Questions to answer:
#1 Answer these from the passage on Google's Remy agent:
(a) On what date was the Business Insider report published?
(b) Where are Google employees currently testing Remy?
(c) What features has Google already rolled out, short of a fully autonomous agent?
#2 Pick up the passage on Google's Remy agent after its final sentence and write the next part.

Selected extract:
Google is building a personal AI agent internally codenamed "Remy" — and according to a Business Insider report published May 5th, it's being explicitly compared to OpenClaw.
The story, sourced from an internal document and two people familiar with the project, describes Remy as a "24/7 personal agent for work, school, and daily life, powered by Gemini." Currently being tested by Google employees in a staff-only version of the Gemini app, Remy is described as going beyond answering questions to actively taking actions on users' behalf.
What Remy Is Supposed to Do
The internal description quoted in the Business Insider report is direct:
"Remy is your 24/7 personal agent for work, school, and daily life, powered by Gemini. It elevates the Gemini app into a true assistant that can take actions on your behalf — not just answer questions or generate content."
The document describes Remy as able to monitor things that matter to users, handle complex tasks proactively, and learn preferences over time — deeply integrated across Google's suite of services.
That's a striking contrast to where Google currently sits. It has rolled out "Agent Mode" and related multi-step task features, but nothing approaching a fully autonomous personal agent available to the public. Remy, if it ships, would be a significant step up.
OpenClaw Is the Explicit Reference Point
Business Insider doesn't shy away from the comparison. The piece explicitly notes that Remy "sounds similar to OpenClaw, an AI agent that became a viral sensation earlier this year." This is notable — OpenClaw is being used as the reference product when reporters and Google insiders talk about what Remy is trying to be.

Stored data entries
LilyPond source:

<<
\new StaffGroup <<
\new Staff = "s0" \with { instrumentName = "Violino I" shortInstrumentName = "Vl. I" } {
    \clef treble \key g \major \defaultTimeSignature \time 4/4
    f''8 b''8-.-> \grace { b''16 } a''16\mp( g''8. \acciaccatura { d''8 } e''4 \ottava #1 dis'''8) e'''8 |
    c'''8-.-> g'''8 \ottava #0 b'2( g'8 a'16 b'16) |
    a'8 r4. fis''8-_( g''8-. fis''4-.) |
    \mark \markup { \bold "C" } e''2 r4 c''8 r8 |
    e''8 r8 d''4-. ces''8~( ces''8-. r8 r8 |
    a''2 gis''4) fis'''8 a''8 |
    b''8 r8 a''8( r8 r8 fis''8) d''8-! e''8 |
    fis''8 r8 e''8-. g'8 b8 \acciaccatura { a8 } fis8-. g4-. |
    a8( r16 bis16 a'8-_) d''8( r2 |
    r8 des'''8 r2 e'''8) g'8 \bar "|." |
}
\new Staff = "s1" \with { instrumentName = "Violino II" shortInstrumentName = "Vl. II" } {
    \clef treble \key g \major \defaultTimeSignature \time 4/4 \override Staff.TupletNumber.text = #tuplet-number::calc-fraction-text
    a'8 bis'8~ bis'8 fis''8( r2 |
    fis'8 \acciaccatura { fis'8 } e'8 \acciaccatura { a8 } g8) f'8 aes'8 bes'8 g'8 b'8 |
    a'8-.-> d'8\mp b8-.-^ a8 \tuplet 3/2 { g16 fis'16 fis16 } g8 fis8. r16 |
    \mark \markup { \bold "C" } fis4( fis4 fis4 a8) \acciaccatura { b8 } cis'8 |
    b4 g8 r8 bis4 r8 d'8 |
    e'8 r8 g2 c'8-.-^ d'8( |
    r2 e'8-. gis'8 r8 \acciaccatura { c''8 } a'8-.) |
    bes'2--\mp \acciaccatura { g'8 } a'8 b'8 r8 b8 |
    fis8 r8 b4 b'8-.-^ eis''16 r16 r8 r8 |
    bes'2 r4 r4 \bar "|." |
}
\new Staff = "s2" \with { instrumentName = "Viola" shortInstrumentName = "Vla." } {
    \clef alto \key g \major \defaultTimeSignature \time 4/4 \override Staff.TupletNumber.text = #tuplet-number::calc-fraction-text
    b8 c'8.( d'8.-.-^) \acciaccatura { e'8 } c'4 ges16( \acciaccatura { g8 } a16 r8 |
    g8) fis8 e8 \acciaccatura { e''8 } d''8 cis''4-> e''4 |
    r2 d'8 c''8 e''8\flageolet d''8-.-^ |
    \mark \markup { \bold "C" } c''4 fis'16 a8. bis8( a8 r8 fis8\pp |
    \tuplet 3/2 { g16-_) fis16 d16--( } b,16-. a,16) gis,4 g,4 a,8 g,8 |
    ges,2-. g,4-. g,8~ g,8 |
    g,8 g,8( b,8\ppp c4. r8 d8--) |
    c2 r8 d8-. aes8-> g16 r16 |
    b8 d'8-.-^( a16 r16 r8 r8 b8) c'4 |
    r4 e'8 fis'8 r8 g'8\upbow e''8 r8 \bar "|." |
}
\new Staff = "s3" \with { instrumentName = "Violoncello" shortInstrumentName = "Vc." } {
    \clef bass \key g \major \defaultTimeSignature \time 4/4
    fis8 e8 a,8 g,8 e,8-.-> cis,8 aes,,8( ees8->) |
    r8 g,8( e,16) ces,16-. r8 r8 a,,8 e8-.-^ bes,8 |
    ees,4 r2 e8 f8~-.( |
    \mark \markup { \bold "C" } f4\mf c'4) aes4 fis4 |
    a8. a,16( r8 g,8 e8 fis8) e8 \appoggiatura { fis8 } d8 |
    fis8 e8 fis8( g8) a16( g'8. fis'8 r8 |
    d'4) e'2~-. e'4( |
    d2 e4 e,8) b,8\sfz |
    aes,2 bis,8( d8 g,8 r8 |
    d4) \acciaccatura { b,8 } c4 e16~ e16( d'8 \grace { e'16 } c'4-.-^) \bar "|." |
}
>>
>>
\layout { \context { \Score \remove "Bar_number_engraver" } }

Outputs in order:
#1
(a) May 5th.
(b) In a staff-only version of the Gemini app.
(c) "Agent Mode" and related multi-step task features.

#2
The timing adds context. Sam Altman announced in February that OpenAI was hiring OpenClaw's creator Peter Steinberger. Google's response, apparently, has been to accelerate its own internal agent work.
Whether Remy was in development before that announcement, or partially in response to it, isn't clear from the report.
What This Means for OpenClaw
A few things worth watching:
Validation at the highest level. When Google names your product as the bar it's trying to clear, that's not nothing. OpenClaw is no longer a niche self-hosting curiosity — it's a product reference in internal documents at one of the world's largest tech companies.
The competitive timeline is compressing. Google will hold its I/O event later this month, where agents are expected to be a major focus. Whether Remy gets a public preview there or stays in dogfooding is unknown, but the pressure to ship something competitive will likely shape OpenClaw's roadmap too.
Open vs. closed is the real divide. What Remy won't be, based on everything we know, is open-source or self-hostable. That's OpenClaw's core advantage: you own it, you run it, you control it. No company can pull the plug. No terms of service changes what your agent can access. That gap doesn't close just because Google builds a better Gemini assistant.
The enterprise angle. A Google-backed personal agent deeply integrated with Workspace, Gmail, Calendar, and Drive would be a compelling offer for enterprise users who are already all-in on Google. OpenClaw's enterprise story is more complex — it's self-hosted, requires setup, and relies on operator expertise. The coming months will test whether that flexibility is a feature or a barrier for teams evaluating agentic tools.
The Name
Business Insider notes that "Remy" has origins in the Latin word Remigius, meaning "oarsman" or "rower" — fitting for an agent doing a lot of work. It's also the name of the chef rat in Ratatouille. The piece dryly observes: "Knowing Google, it could well be a reference to both."
Either way, the rat who secretly runs a kitchen while a bumbling human takes the credit is a pretty reasonable mascot for a proactive AI agent.
Stay Tuned for Google I/O
The I/O event is expected later this month. Agents — including potentially Remy — are widely expected to be a centerpiece of Google's announcements. We'll be covering whatever surfaces.